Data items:
Content starts
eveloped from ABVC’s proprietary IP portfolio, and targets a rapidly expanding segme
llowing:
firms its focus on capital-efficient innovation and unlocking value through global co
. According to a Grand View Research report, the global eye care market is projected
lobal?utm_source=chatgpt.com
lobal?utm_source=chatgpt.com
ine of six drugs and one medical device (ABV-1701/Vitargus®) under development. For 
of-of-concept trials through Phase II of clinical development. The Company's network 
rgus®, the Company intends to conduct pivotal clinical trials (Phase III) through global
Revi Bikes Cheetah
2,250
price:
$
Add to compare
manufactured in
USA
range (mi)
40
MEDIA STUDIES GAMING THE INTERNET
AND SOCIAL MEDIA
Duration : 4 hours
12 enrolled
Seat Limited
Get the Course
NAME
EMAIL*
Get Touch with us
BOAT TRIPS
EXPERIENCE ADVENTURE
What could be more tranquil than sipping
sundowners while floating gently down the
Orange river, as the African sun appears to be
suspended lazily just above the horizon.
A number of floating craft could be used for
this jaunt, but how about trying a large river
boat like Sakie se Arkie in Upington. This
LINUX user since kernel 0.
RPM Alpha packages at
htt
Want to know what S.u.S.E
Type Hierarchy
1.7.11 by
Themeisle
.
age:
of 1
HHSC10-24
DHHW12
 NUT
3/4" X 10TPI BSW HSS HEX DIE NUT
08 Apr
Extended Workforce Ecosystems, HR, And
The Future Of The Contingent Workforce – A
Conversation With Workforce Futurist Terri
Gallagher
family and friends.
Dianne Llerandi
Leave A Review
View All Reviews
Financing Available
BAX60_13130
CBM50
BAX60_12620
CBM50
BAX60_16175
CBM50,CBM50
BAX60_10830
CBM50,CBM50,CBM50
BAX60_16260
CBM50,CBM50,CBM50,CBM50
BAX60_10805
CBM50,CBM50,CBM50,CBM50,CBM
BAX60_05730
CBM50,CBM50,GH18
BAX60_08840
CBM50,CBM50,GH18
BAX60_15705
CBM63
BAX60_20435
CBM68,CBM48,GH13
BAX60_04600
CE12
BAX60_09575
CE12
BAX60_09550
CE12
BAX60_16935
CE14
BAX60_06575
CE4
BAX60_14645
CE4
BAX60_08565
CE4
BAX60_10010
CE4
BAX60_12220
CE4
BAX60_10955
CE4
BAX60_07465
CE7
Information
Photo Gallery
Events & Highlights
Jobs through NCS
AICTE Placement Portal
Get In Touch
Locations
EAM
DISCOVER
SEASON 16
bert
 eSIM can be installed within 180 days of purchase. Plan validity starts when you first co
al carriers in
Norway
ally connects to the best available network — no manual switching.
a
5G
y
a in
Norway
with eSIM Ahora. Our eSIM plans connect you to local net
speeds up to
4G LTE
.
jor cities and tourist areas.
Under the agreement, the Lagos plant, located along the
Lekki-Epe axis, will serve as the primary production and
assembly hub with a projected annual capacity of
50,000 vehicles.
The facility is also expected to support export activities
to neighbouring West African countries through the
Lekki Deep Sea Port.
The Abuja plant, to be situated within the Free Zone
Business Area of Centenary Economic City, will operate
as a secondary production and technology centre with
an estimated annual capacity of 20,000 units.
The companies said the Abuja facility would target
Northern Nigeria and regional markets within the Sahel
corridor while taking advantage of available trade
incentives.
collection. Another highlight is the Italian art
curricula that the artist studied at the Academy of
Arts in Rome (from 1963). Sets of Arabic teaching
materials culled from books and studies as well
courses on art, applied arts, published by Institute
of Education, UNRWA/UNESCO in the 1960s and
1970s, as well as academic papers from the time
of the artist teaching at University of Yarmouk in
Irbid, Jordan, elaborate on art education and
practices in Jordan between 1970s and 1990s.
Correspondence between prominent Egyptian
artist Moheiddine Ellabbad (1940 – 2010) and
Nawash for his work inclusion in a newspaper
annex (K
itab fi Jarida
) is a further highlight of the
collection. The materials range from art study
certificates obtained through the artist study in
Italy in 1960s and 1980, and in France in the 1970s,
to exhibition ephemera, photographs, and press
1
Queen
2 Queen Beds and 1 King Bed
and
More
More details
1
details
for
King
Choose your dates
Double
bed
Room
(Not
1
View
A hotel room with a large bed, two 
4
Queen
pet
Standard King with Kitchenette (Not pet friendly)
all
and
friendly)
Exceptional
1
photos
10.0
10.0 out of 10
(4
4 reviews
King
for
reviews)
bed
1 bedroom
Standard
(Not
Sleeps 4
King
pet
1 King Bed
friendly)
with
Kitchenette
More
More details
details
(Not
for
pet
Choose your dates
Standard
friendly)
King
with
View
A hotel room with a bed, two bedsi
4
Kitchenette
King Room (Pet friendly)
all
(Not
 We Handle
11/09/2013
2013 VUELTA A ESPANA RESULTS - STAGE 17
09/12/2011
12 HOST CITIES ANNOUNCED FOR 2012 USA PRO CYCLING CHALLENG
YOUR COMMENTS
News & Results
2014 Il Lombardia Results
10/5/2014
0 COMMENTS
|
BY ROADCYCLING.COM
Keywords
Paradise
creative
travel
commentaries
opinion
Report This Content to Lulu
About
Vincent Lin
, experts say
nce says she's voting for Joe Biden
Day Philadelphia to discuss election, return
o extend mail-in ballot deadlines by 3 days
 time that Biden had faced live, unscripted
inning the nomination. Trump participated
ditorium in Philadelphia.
Content ends
## Exercise goal
Reproduce the material word for word, beginning with its first line and ending with the line that contains "The Future Of The Contingent Workforce – A", including that line.

## Final answer
eveloped from ABVC’s proprietary IP portfolio, and targets a rapidly expanding segme
llowing:
firms its focus on capital-efficient innovation and unlocking value through global co
. According to a Grand View Research report, the global eye care market is projected
lobal?utm_source=chatgpt.com
lobal?utm_source=chatgpt.com
ine of six drugs and one medical device (ABV-1701/Vitargus®) under development. For 
of-of-concept trials through Phase II of clinical development. The Company's network 
rgus®, the Company intends to conduct pivotal clinical trials (Phase III) through global
Revi Bikes Cheetah
2,250
price:
$
Add to compare
manufactured in
USA
range (mi)
40
MEDIA STUDIES GAMING THE INTERNET
AND SOCIAL MEDIA
Duration : 4 hours
12 enrolled
Seat Limited
Get the Course
NAME
EMAIL*
Get Touch with us
BOAT TRIPS
EXPERIENCE ADVENTURE
What could be more tranquil than sipping
sundowners while floating gently down the
Orange river, as the African sun appears to be
suspended lazily just above the horizon.
A number of floating craft could be used for
this jaunt, but how about trying a large river
boat like Sakie se Arkie in Upington. This
LINUX user since kernel 0.
RPM Alpha packages at
htt
Want to know what S.u.S.E
Type Hierarchy
1.7.11 by
Themeisle
.
age:
of 1
HHSC10-24
DHHW12
 NUT
3/4" X 10TPI BSW HSS HEX DIE NUT
08 Apr
Extended Workforce Ecosystems, HR, And
The Future Of The Contingent Workforce – A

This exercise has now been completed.